• **Dataset entries**:
++++++++

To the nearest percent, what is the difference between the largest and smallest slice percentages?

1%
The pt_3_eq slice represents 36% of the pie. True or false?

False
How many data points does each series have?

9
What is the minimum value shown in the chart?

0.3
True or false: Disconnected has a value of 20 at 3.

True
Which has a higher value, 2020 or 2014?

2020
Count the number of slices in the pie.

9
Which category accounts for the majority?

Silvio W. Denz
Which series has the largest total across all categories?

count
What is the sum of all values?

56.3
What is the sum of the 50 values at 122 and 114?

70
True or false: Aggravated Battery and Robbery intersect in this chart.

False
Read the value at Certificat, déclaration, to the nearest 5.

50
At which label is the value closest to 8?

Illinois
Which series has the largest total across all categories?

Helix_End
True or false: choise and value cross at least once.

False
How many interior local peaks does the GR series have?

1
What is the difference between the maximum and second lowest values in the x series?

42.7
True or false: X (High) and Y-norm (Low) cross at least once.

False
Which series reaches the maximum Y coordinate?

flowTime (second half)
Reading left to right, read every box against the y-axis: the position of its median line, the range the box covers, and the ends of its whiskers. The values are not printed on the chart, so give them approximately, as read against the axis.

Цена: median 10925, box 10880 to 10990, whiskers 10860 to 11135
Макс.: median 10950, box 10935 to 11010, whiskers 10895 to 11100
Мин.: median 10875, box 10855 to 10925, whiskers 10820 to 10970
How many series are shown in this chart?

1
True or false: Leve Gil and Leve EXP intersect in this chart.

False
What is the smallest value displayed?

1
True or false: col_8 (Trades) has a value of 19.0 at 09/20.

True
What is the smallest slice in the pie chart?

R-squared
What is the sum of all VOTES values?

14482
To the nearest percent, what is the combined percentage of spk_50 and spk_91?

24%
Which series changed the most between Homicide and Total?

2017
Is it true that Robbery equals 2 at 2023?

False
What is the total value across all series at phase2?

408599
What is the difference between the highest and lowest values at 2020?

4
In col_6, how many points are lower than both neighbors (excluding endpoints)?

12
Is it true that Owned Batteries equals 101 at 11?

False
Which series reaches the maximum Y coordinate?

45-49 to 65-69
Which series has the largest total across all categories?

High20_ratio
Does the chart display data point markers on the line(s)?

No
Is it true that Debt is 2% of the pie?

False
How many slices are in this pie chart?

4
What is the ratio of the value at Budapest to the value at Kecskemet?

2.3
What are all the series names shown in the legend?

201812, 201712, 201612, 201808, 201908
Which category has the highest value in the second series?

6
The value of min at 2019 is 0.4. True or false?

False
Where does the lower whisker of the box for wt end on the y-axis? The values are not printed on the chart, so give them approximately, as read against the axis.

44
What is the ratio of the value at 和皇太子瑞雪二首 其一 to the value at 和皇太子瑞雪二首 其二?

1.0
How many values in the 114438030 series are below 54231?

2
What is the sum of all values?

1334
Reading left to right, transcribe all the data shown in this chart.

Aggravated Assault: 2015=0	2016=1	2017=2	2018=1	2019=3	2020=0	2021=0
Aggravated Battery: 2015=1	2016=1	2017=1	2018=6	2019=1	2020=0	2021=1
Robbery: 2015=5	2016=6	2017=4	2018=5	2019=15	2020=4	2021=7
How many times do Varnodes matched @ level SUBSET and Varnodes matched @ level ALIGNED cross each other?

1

++++++++

State only the number of lines in the data above that contain the word "highest".

• **Task response**: 2